The progressive side would say that taxes should be even more progressive than they are. People at the high end of income layers, as you are at an even higher end than they were ever. And therefore, they would say, we have to think about how to tax this team in a different way, given the branching of income these days.
Look, this has been tested everywhere in the world. He has not worked. Everyone who has tested it has basically resigned. New York steals its tax base. California looked at its tax base. It just doesn’t work, because the richest in the world are fundamentally the most flexible in terms of what they are ready to do to move. We are, as you know, the most progressive western country when it comes to a tax code. The rate of tax paid by the rich for this proposal and for people like me, my taxes go up on the first day.
Will you pay more below it?
I pay more than that than I do otherwise.
You can get rid of the “death standings”, a layout that deletes capital profits in a deceased portfolio and appreciates everything on the date of death, which most Republicans would not want.
I like to allow a generation of entrepreneurs to build wealth and maintain their wealth and keep more than that. But when they die, they do not transfer it to tax free. This seems incredibly American.

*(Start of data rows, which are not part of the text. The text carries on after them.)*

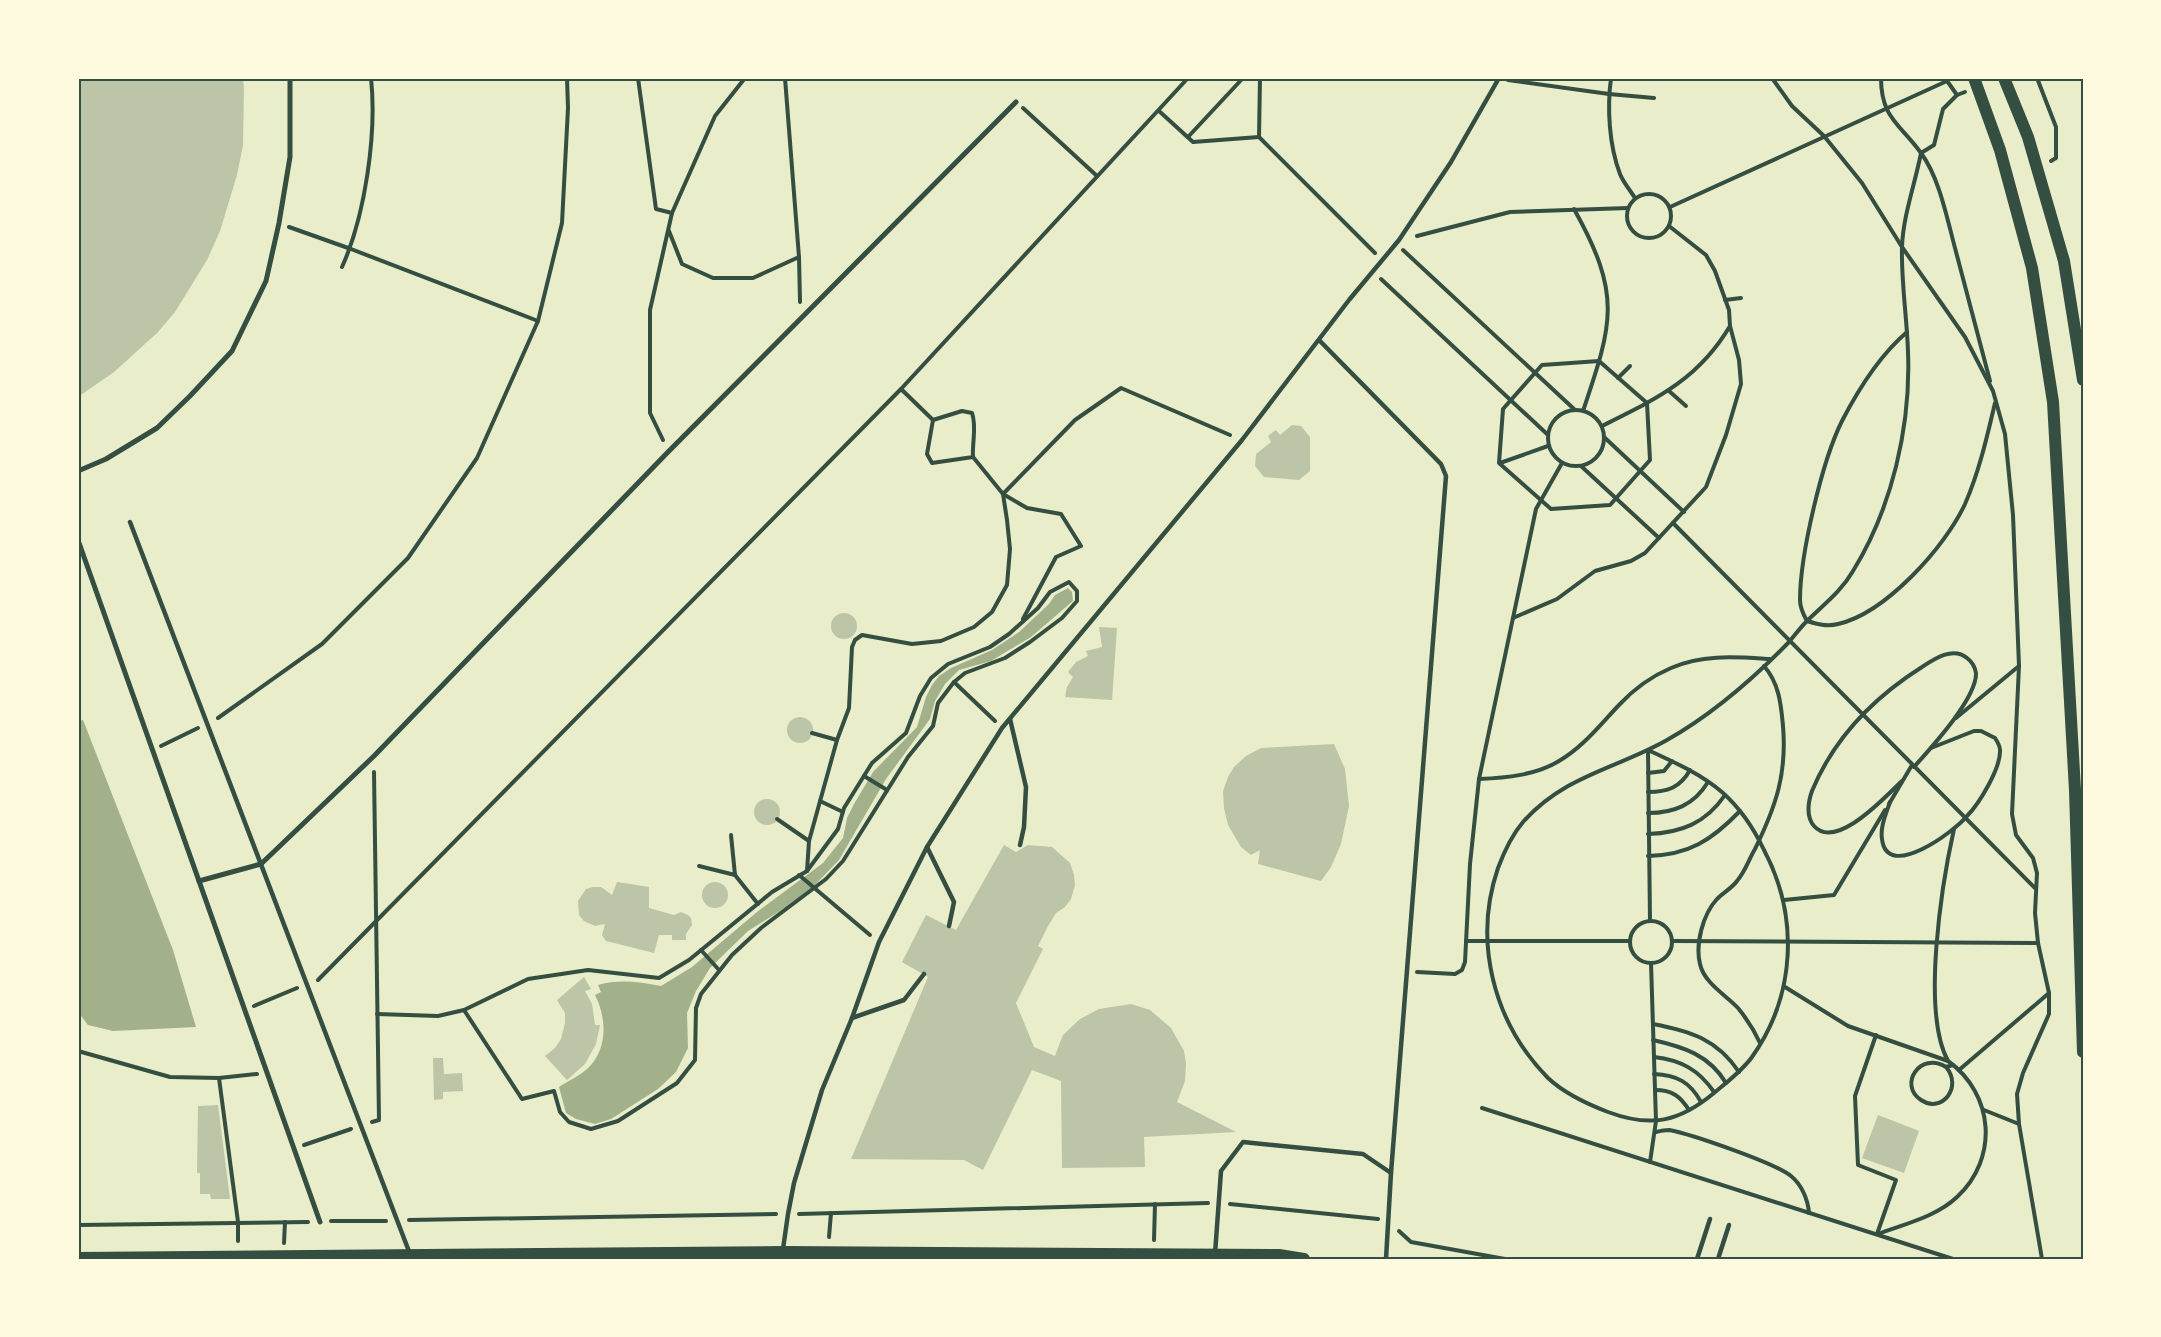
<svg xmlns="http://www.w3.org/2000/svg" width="2161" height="1337" font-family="'Libre Baskerville',serif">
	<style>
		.water { fill: #a3b18a }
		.building { fill: #bcc5a7 }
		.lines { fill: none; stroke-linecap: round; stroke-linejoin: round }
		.path { stroke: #344e41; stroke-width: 4 }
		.service { stroke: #344e41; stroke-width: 4.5 }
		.pedestrian { stroke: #344e41; stroke-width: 5 }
		.secondary { stroke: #344e41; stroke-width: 12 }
		.neatline { fill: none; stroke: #344e41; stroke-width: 2 }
	</style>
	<rect width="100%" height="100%" fill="#e9edc9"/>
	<!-- water -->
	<g class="water">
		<path d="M 1068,588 L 1072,592 L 1073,601 L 1031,637 L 991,661 L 959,670 L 945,684 L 935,701 L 930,719 L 886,779 L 839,860 L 814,886 L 780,911 L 748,931 L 710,968 L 696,991 L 687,1013 L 688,1048 L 676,1072 L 658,1089 L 611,1119 L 595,1124 L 576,1119 L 566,1113 L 559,1087 C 568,1081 579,1076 587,1069 C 608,1050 607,1018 595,995 L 601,992 L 598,985 C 620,979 638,982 661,986 L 692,967 L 757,912 L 823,863 L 843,838 L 847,818 L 854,804 L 873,772 L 917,727 L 926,697 L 932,685 L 939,676 L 951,668 L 992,650 L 1019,632 L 1049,604 L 1055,595 Z"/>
		<polygon points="83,720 173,950 196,1027 113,1031 88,1025 78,1012 78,721"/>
	</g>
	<!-- building -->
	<g class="building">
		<polygon points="78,78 243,78 244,89 243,145 237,175 220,231 207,260 175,312 157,333 114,372 78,397 78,199 80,198 78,193"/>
		<polygon points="1292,425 1301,426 1310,437 1310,471 1299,480 1264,477 1255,466 1256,454 1271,442 1268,436 1276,430 1280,435"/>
		<circle cx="844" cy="626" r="13"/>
		<polygon points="1099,627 1117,628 1112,700 1065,697 1067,687 1073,677 1068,672 1076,662 1088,656 1086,651 1102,647"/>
		<circle cx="800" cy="730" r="13"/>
		<polygon points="1334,744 1345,769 1349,806 1341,844 1331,867 1321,881 1258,864 1260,850 1251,855 1241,847 1228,825 1224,808 1223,791 1228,777 1234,767 1246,756 1261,748"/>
		<circle cx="767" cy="812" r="13"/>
		<polygon points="1004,845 1016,852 1028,845 1052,847 1070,863 1074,875 1075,885 1071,899 1065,907 1056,913 1048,926 1038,946 1043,949 1016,1003 1034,1047 1055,1056 1063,1035 1080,1019 1099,1009 1131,1004 1150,1010 1171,1028 1184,1051 1186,1063 1185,1081 1177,1102 1236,1132 1144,1137 1145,1167 1062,1168 1061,1081 1032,1070 983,1170 964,1160 851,1159 928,977 902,962 926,915 956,930"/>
		<polygon points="617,882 649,887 649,908 674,915 681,912 688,915 691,918 692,925 686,934 686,940 672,940 672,935 659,935 654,953 606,941 602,935 605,924 595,926 584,921 579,915 578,901 586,889 593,887 601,887 612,895"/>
		<circle cx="715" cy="895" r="13"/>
		<polygon points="584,977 591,989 585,991 592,1004 595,1025 600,1025 596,1044 585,1064 567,1080 545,1056 555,1048 561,1039 565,1023 565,1013 557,1000"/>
		<polygon points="433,1058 443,1058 444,1074 462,1073 463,1091 443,1092 443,1099 434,1100"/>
		<polygon points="218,1105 230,1199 211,1199 210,1194 200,1194 200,1173 197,1173 198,1106"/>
		<polygon points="1878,1115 1919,1131 1904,1173 1862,1158"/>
	</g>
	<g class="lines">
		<!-- path -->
		<g class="path">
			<polyline points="638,78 656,209 672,213"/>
			<polyline points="785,78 799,257 800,302"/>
			<path d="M 1611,78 C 1607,108 1609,145 1620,174 C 1623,182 1630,190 1635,198"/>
			<polyline points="1772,78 1792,106 1824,136 1862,183 1902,247 1965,337 1993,391 2005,434 2013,515 2019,666 2012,814 2016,835 2033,858 2037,873 2035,913 2038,943 2049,993 2049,1014 2023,1073 2017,1094 2019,1124 2042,1259"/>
			<path d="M 1881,78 C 1881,118 1900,124 1921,153 C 1939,177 1947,218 1955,248 C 1967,292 1978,337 1990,381"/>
			<polyline points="1945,78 1957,95 1965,92"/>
			<polyline points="2037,78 2056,127 2056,158 2051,161"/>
			<polyline points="1508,80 1609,94 1654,98"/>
			<polyline points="1023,108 1097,176"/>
			<polyline points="1159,111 1193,142 1259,137 1260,78"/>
			<polyline points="1188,137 1243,78"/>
			<polyline points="1259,137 1375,253"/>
			<circle cx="1649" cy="216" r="22"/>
			<polyline points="1670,207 1947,81"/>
			<path d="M 1574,209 C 1622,295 1613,322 1583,411"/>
			<polyline points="289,227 351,249 538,321"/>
			<polyline points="669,231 682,264 713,278 753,278 799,257"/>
			<polyline points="1417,236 1510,212 1628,208"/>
			<polyline points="1403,250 1574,409"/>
			<path d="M 342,267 C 365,216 377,134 371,78"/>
			<polyline points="1381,279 1547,434"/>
			<polyline points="1725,300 1741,298"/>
			<path d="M 1907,332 C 1879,356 1859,388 1842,421 C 1822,461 1800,555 1800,600 C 1800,608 1803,614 1807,621 C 1817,624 1827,627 1838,624 C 1886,613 1945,547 1965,504 C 1979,472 1987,437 1995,403"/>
			<polygon points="1599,361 1647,403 1650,460 1610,505 1551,509 1499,463 1503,409 1542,365"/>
			<polyline points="1618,378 1630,366"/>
			<polyline points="901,389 933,420"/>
			<polyline points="1669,391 1686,406"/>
			<circle cx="1576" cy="438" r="28"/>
			<path d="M 962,411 L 972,413 C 977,427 972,442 973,457 L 932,463 L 927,454 L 933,420 Z"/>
			<path d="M 1602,426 C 1656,399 1698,380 1730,326"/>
			<polyline points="1604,437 1684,512"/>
			<polyline points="663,440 650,413 650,310 672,213 715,116 745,78"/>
			<polyline points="1500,463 1548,446"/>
			<polyline points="1581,466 1659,538"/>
			<polyline points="1673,523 2035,888"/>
			<polyline points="1513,618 1557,599 1595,571 1631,561 1645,553 1706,487 1726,435 1741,384 1739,360 1730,326 1729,310 1715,271 1706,255 1669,226"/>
			<polyline points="1023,619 1056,557 1081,546 1061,514 1027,508 1003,494 1075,420 1121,388 1230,435"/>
			<polyline points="954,682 995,721"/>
			<polyline points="218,718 322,644 408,558 477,458 538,321 562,223 568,108 567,78"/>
			<polyline points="1956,718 2019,666"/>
			<polyline points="812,733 837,740 849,708 852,647 855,640 862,635 912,644 941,641 974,627 992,612 1007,585 1010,549 1007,520 1003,494 973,457"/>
			<polyline points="161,746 198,728"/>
			<polyline points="1648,773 1664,771 1672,761"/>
			<polyline points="864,776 887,790"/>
			<path d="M 1479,779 C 1506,778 1536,775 1559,761 C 1583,747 1600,725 1619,705 C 1633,690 1652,676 1671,668 C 1702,654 1736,657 1770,659"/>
			<path d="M 1902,781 C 1885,797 1836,851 1814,826 C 1806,817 1808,802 1812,791 C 1834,738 1873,698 1922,667 C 1934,659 1953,646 1967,658 C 1971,661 1975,667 1976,673 C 1977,698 1931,748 1914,767"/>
			<path d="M 1648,792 C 1667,792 1680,788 1690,770"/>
			<polyline points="820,801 843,812"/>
			<path d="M 1890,802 C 1886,814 1880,827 1882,839 C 1887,882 1955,831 1967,816 C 1979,804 2001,768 2000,750 C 2000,746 1997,741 1995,738 L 1981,731 L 1974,731 L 1931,748"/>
			<polyline points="1889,804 1912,765"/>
			<path d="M 1648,813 C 1674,813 1694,805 1708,782"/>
			<polyline points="777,819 809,841"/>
			<path d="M 1648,834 C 1681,833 1706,823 1725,795"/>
			<polyline points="731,835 735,875 758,904"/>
			<path d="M 1648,856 C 1689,855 1712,840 1740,811"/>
			<polyline points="699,866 735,875"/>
			<polyline points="799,875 870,935"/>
			<polyline points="1784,900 1834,895 1885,810"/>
			<circle cx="1651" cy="942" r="21"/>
			<path d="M 1650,921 L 1648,750 C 1674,762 1701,774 1723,793 C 1741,809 1754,829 1764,850 C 1799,916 1796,995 1752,1057 C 1742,1071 1727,1082 1714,1093 C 1679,1122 1651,1128 1608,1112 C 1587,1104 1565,1094 1548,1078 C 1493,1022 1473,941 1498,868 C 1504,852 1512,835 1523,822 C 1565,775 1616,769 1667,740 C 1713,714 1752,680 1789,642 C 1795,635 1800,628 1806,622 C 1823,605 1841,592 1853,571 C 1892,508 1911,426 1908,352 C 1907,318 1901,281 1902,247 C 1903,216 1915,184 1921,153 L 1934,145 L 1943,109 L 1957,95"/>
			<polyline points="1466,941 1629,941"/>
			<polyline points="1672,941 2038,943"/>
			<polyline points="701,950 719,970"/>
			<polyline points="1417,972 1455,974 1462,970 1465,962 1470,864 1479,779 1536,509 1562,463"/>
			<polyline points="318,980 901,389 1188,78"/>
			<path d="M 1785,987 L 1848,1026 L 1948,1061 C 1994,1094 1999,1158 1957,1197 C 1936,1217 1904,1224 1878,1234"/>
			<polyline points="254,1006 297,988"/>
			<polyline points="464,1010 522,1099 554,1091 560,1112 569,1122 591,1129 618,1121 677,1083 695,1060 696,1008 701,994 732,955 761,928 826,879 843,861 908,757 933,726 938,703 954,682 965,673 1005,658 1030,642 1062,618 1077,601 1077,591 1069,582 1050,592 1038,608 1009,634 990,647 948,664 931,678 920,696 906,733 872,763 844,808 838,829 807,871"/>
			<polyline points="377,1014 438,1016 464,1010 528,979 588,970 659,978 689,960 772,892 807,871 809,841 837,740"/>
			<path d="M 1653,1024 C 1690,1031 1717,1039 1739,1072"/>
			<polyline points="1876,1035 1855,1096 1858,1165 1896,1180 1877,1234"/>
			<path d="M 1653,1040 C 1684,1047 1709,1055 1726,1083"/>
			<path d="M 1760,1043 C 1754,1030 1747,1019 1738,1008 C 1726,995 1704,983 1700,964 C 1695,944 1703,914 1717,899 C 1723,893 1732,888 1737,881 C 1745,872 1749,859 1755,849 C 1776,806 1787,774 1783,726 C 1781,704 1779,683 1764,666"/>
			<polyline points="78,1051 170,1077 219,1078 257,1074"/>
			<path d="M 1654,1057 C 1681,1060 1699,1070 1714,1092"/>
			<path d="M 1948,1061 C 1921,1012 1942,883 1954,829"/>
			<path d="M 1946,1067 C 1963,1087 1942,1114 1921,1100 C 1898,1085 1920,1051 1946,1067 L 1953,1065"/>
			<polyline points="1959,1070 2049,993"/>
			<path d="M 1654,1074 C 1677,1075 1690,1082 1701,1102"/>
			<polyline points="219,1078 238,1222 238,1241"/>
			<path d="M 1655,1090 C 1672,1090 1680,1096 1689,1110"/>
			<polyline points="1482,1108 1953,1259"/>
			<polyline points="1984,1110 2019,1124"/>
			<polyline points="372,1122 379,1120 374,772"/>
			<path d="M 1656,1132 C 1660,1131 1664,1130 1669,1130 C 1691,1134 1775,1163 1791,1176 C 1802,1185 1808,1200 1809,1213"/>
			<polyline points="304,1145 351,1129"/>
			<polyline points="1650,1162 1656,1121 1651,963"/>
			<polyline points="1230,1204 1378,1219"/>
			<polyline points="799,1214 1208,1203"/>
			<polyline points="409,1220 776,1214"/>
			<polyline points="331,1221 386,1221"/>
			<polyline points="78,1225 308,1222"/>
			<polyline points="1399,1231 1411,1242 1505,1259"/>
			<polyline points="829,1237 831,1213"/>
			<polyline points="1154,1240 1155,1204"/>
			<polyline points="284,1243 285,1222"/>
		</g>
		<!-- service -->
		<g class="service">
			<polyline points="1319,340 1441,464 1446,476 1391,1173"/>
			<polyline points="130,522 410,1254"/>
			<polyline points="1010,719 1026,787 1024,827 1020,845"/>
			<polyline points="927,847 954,902 949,926"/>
			<polyline points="852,1018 904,1000 924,974"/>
			<polyline points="783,1249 788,1214 794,1183 822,1090 852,1018 879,942 927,847 1002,728 1242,440 1349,300 1399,240 1451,162 1499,78"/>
			<polyline points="1215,1254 1221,1171 1243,1142 1363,1154 1391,1173 1386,1259"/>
			<polyline points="1697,1259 1710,1219"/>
			<polyline points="1718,1259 1729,1225"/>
		</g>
		<!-- pedestrian -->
		<g class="pedestrian">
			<polyline points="78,471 106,459 157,428 190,396 232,351 266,281 279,223 290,157 290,78"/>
			<polyline points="78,540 320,1222"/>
			<polyline points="199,881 261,864 374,756 668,452 1016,102"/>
		</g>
		<!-- secondary -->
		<g class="secondary">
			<polyline points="1974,78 2000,150 2032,268 2053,402 2075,790 2083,1052"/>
			<polyline points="2004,78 2028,137 2064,261 2083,380"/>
			<polyline points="78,1258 783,1252 1279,1255 1304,1259"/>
		</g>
	</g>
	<!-- border -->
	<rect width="2161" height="1337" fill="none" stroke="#fefae0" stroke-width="159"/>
	<rect x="80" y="80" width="2002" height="1178" class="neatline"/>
</svg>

I think if you grow up your wealth and still work, you will like this plan because although you will pay more today, everything you go forward will keep more than that until you die.
But don’t everyone do?
On the other hand, if you are the rich rich, you will not like this plan because you will pay more today for capital profits. I don’t think it’s a bad result.
The model includes this idea to require illegal immigrants to pay for health insurance. How would this work and what is the impact?
We will end up in a huge part of the population revealed by health insurance due to cost. With this plan, we end up with almost universal health coverage.
How yes?
Premiums are coming down because you add this huge requirement for new immigrants to be in the healthcare team, which takes the premiums for almost one third.
So are you not the expulsion of all illegal immigrants?
What I’m talking about is smart deportations. Get rid of the people you need to get rid of it because it’s a danger to society. Recognize that you have a lot of people here who are here for financial reasons, serving valid functions, but don’t let them go to the economy.
But will not the cost of insurance to be transferred to the employer and therefore the consumer?
For those industries that have benefited from illegal immigration, this will impose costs on these industries because there will be some growth costs between the immigrant and business.
What kind of reaction have you reached all this?
I never expected this. The interest I get out of the charts and is not one of the Republicans or the Democrats, because depending on the glasses you use, this could be a truly democratic bill – lower marginal tax rates, do you know, lower corporate tax rates? Or it could be a truly democratic bill, which is not a tax breaks, no benefit from death, right? Requirement for health insurance. It allows people to see it with their own view of what they are.
Honestly, how realistic do you think all this is?
Washington, left on its own devices, will do absolutely nothing more than the status quo. They will inflate and Jive and the budget trick and will achieve nothing. And the deficit will continue to rise. Only if they receive a quantity of push for the market or become politically impossible to cross a status quo budget will they consider an alternative.
Thanks for reading! We’ll see you on Monday.